Thursday, May 8, 2008

English-speaking White Men

In his review of the book Seizing Destiny: How America Grew from Sea to Shining Sea by Richard Kluger, Alan Taylor writes about an influential essay by an American historian: "The Significance of the Frontier in American History" by Frederick Jackson Turner which was published in 1893.

From The Old Frontiers by Alan Taylor:

Later in that century, powerful critics emerged to challenge almost every element of the "frontier thesis." They faulted Turner for treating the American land as a howling wilderness free for the taking because it was thinly inhabited and virtually unaltered by Indians, who posed scant obstacle to American destiny. Treated as doomed, Indians vanished from Turner's vision of history once they became constricted within reservations. Turner also paid little attention to the continent's Hispanic and French colonists -- and he slighted African Americans and Asian Americans as participants in North America's transformation.
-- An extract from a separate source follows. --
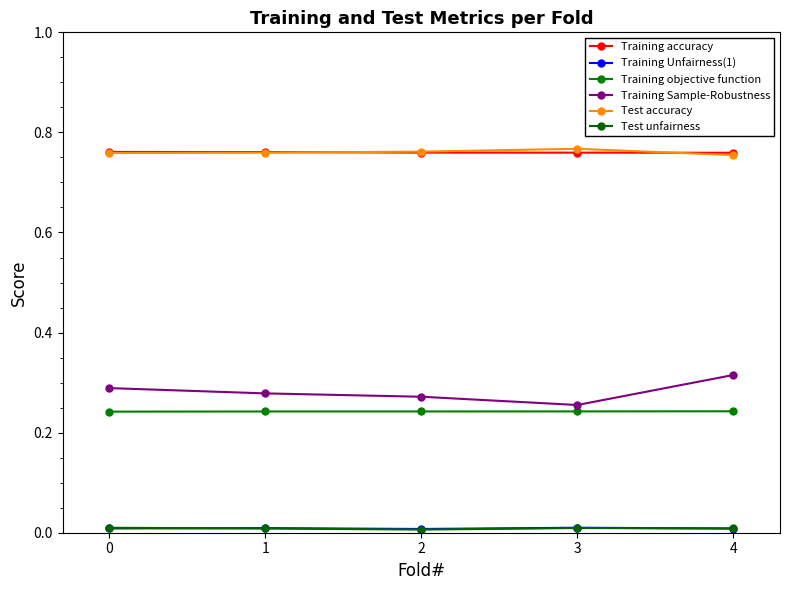

The Training objective function series shows 0.2 at 2. True or false?

True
Like almost all other historians of his race, class, and generation, Turner thought of the American people as fundamentally white and English-speaking. Narrating American history as an east-to-west story of expansion by Anglo-Americans, he and his disciples scanted the south-to-north story of Hispanic colonization in Texas, New Mexico, and California. They also had little to say about the French enclaves around the Great Lakes and along the Mississippi -- and nothing about the Russian colonial advance into Alaska.
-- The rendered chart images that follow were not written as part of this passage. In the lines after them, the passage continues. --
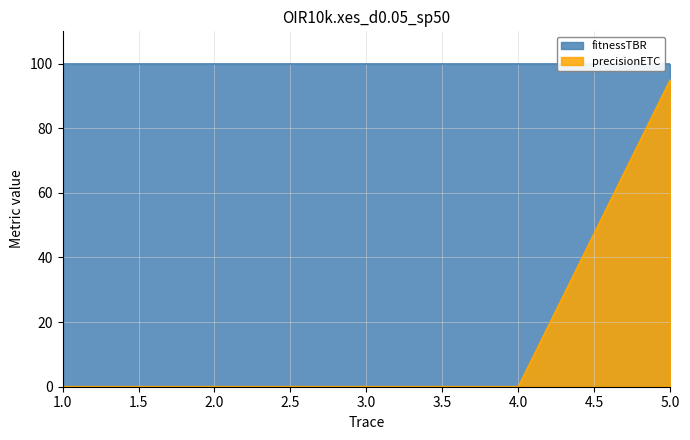

True or false: the data has more than 2 interior local peaks.

False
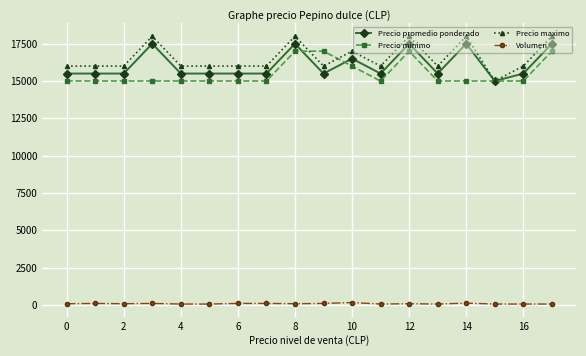

Which series has the widest spread of values?

Precio maximo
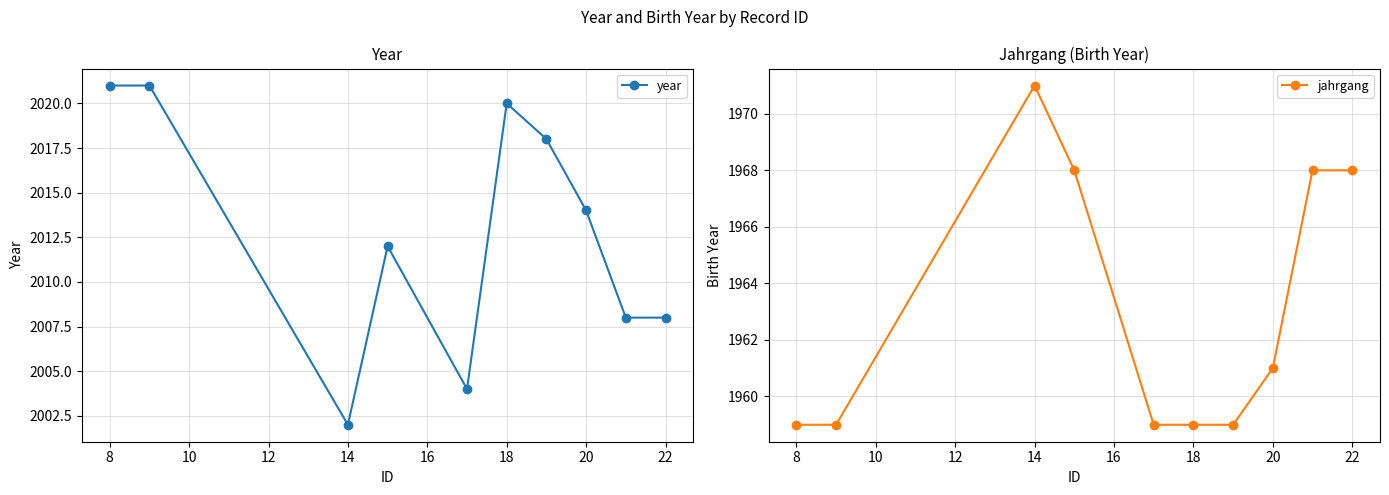

What is the difference between the jahrgang values at 20 and 22?

7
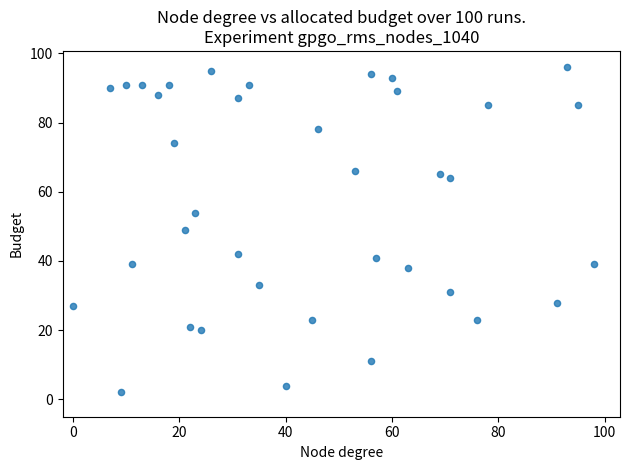

What is the range of X values (max minus min)?

98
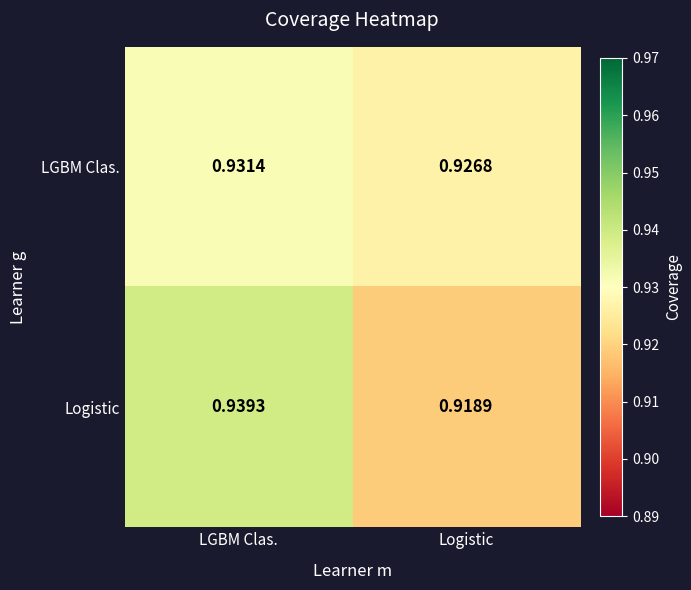

List the labels in order of LGBM Clas. value, smallest first.

Logistic, LGBM Clas.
Turner's sharpest and most resourceful modern critic, Patricia Nelson Limerick, has asserted that "Turner was, to put it mildly, ethnocentric and nationalist. English-speaking white men were the stars of his story; Indians, Hispanics, French Canadians, and Asians were at best supporting actors and at worst invisible." Turner's critics also faulted his claim that America's frontier experience created a uniquely democratic society. They pointed to other frontier colonial regions -- Argentina, South Africa, Canada, and Australia -- which were slower to develop an egalitarian individualism and democratic politics. On the other hand, the twentieth century brought democracies to India and western Europe: places without Turner's version of a frontier as "free land."
And yet today we have many white American males who are baffled and afraid of Jeremiah Wright and anyone who doesn’t look, sound, or think like them. I wonder where they could have possibly learned to think that way.